Impeachment of federal judges is exceedingly rare and the last time a judge was removed by Congress was in 2010.
Shortly after Trump’s message, a Republican lawmaker from Texas, Brandon Gill, said on X that articles of impeachment would be introduced in the House “very soon”.
Trump, the first convicted felon to serve in the White House, has a history of attacking the state and federal judges who presided over his civil and criminal cases.
District Judge James Boasberg ordered a suspension over the weekend to the deportation flights taking alleged members of the Venezuelan gang Tren de Aragua to prisons in El Salvador.
The White House invoked little-used, centuries-old wartime legislation known as the Alien Enemies Act of 1798 as legal justification for the move. However, no evidence has been made public to confirm the deportees were gang members or even in the country illegally.
Boasberg held a hearing earlier this week on whether the White House had deliberately ignored his orders by carrying out the flights but did not immediately issue a ruling.
Justice Department lawyers told the judge that more than 200 Venezuelan migrants had already left the United States when he issued a written order barring their departure.

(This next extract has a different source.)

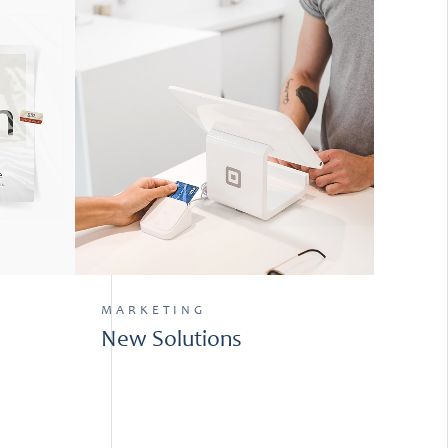
MARKETING
New Solutions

Boasberg, the chief judge of the federal district court in Washington, also no longer had jurisdiction once the planes had left US airspace, they argued.
The Justice Department had previously filed a motion with an appeals court seeking to have the judge removed from the case saying he was interfering with the President’s lawful “conduct of foreign policy”.
Trump: ‘I WON’
Trump, in his Truth Social post, called Boasberg a “Radical Left Lunatic of a Judge, a troublemaker and agitator who was sadly appointed by Barack Hussein Obama”.
Trump said the judge “was not elected President”.
“I WON FOR MANY REASONS, IN AN OVERWHELMING MANDATE, BUT FIGHTING ILLEGAL IMMIGRATION MAY HAVE BEEN THE NUMBER ONE REASON FOR THIS HISTORIC VICTORY,” he said.
The Yale-educated Boasberg, 62, was appointed to the DC Superior Court by President George W. Bush, a Republican, and named a district court judge by Obama, a Democrat.
The White House has repeatedly lashed out following court rulings it disagrees with such as the rejection of Trump’s bid to end birthright citizenship.
Trump’s bid to amass power in the executive has increasingly raised fears he will openly defy the judiciary, triggering a constitutional crisis.
Supreme Court Chief Justice John Roberts warned of the danger of ignoring court rulings in a year-end letter in December.
“Elected officials from across the political spectrum have raised the spectre of open disregard for federal court rulings,” Roberts wrote. “These dangerous suggestions, however sporadic, must be soundly rejected.”